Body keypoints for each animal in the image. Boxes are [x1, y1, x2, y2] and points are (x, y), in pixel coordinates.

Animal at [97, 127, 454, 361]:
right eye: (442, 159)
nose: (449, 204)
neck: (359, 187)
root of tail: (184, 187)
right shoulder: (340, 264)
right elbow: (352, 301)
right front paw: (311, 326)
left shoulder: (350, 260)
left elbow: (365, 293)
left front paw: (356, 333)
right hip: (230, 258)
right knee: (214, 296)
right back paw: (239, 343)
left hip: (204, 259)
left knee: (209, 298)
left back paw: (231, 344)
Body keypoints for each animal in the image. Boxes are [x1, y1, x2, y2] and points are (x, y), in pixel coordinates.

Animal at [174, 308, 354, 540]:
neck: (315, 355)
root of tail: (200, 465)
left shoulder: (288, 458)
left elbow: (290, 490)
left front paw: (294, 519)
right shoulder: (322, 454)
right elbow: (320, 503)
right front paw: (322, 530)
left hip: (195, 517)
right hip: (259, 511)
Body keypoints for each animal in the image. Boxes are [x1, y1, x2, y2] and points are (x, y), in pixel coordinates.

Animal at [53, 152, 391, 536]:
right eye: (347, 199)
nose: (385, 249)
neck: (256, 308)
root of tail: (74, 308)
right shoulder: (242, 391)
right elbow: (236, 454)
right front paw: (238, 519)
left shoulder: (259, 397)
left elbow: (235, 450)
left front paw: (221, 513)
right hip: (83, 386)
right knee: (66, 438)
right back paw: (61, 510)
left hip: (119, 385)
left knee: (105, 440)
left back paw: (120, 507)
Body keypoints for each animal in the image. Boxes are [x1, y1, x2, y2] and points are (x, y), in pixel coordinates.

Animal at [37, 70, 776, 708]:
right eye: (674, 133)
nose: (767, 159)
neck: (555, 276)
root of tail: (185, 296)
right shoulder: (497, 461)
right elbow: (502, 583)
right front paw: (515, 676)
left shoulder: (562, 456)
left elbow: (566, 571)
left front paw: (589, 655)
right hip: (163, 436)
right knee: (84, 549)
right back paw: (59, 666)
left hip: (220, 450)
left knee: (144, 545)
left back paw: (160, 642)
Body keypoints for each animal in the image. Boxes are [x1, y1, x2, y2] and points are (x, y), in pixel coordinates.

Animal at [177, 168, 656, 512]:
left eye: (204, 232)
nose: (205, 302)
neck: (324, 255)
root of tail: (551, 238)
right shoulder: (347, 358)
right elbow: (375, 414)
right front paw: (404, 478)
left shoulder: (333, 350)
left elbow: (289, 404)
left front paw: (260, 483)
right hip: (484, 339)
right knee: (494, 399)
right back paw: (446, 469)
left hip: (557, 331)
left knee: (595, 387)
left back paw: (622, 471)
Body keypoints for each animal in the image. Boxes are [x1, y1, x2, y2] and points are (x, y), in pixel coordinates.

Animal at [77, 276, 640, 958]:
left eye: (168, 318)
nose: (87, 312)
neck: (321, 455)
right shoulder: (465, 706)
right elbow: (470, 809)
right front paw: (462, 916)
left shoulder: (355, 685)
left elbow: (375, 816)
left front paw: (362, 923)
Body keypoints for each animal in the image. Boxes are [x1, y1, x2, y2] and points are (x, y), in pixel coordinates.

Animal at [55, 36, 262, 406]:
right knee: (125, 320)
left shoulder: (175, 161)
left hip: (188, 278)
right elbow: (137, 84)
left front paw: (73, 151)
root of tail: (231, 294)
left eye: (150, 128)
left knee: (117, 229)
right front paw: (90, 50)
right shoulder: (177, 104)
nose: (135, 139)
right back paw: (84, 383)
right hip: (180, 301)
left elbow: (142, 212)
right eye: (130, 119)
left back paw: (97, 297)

BRIEF: All lines holding the word "back" must be found in the listing and copied.

YOUR RESPONSE:
right back paw: (239, 343)
left back paw: (231, 344)
right back paw: (61, 510)
left back paw: (120, 507)
right back paw: (59, 666)
left back paw: (160, 642)
right back paw: (446, 469)
left back paw: (622, 471)
right back paw: (84, 383)
left back paw: (97, 297)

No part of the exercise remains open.